The teach-in had been promoted for a week and a half with fliers handed out and posted around campus, but campus officials require at least a two-week notice to approve an on-campus event. The event has been postponed to a later date yet to be determined, said Enrique Galan, senior Chicano/a studies and political science major, the main organizer of the event.

Galan said all but two of the required signatures were received by Friday. The two missing signatures were due to the needed individuals not being on campus when the organizers were securing signatures, he said.

On Monday, minutes before the teach-in was scheduled to begin, the last two people did not approve the event due to late planning, Galan said.

Watkins said there is a specific process for gaining use of the space in front of the Oviatt Library, and the process was not completed on time. Because of the short notice, the event was not authorized, he said.

“Now they are going to plan the event again and get more organized so it is successful,” Watkins said.

Watkins said the event has the potential to be successful with the right planning, and could attract a large turnout.
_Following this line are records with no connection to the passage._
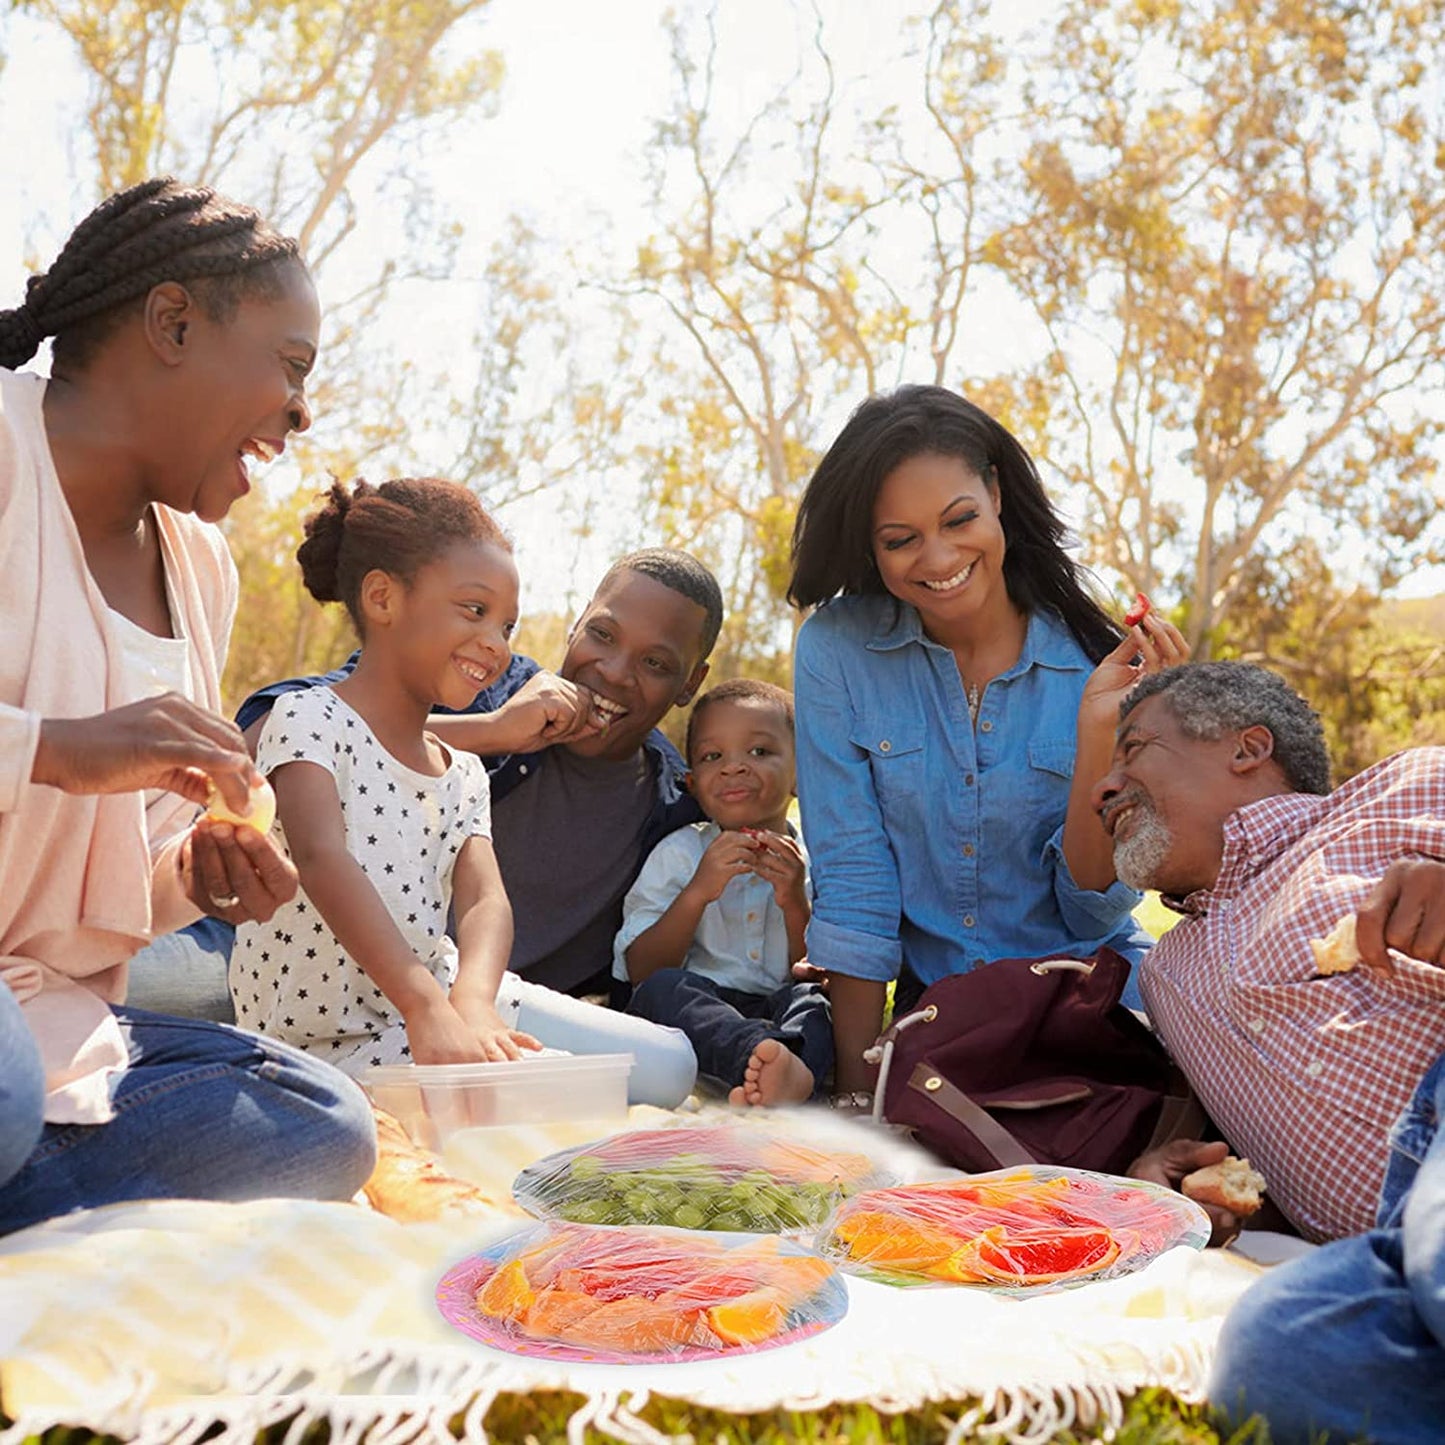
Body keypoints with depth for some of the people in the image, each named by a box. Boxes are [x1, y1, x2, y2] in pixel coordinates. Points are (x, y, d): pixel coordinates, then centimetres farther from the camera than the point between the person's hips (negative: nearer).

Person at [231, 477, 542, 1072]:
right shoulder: (308, 721, -8)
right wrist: (425, 1006, -41)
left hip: (431, 1005, 7)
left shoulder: (465, 776, 13)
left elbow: (485, 899, -4)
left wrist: (472, 1000, -29)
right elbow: (321, 857, -26)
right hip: (315, 1041, -7)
There was also confusion as to who was sponsoring the event, because the A.S. board did not approve it, Galan said.

Galan instead decided to organize the event with the help of members from other organizations, he said.

“The event was meant to educate students and encourage student activism and involvement to protect our school,” Galan said. “A lot of people on campus don’t realize how important it is. People don’t realize they’re being affected.”

Students are paying more money for their education, but are not getting anything in return, Galan said. Instead, they are getting more things taken away, he said.

“We’re paying more for less,” Galan said.

When important classes are not available because they were cut or are full, a lot of students simply dismiss it as if it were expected, when they should be doing something about it, Galan said.

Tuition increases over the past two years have forced many students to change their college plans, possibly delaying their graduation dates, Galan said.

Many students have had to take second jobs, take time off, drop out, or go to community colleges, and people need to know this is happening, he said.

One thing the teach-in is meant to do is encourage students to write personal testimonials and hand them out to the California Assembly, Galan said.

Selene Salas, junior Chicano/a studies and liberal studies major, and A.S. Humanities II senator, also helped plan the event and said that for the past four years, she has been involved in coordinating events like this teach-in, and has never encountered these problems.

“I’ve done things one day in advance and gotten all signatures one day before, and it was all approved,” Salas said. “We’re just trying to educate. I feel it (is) a good cause.”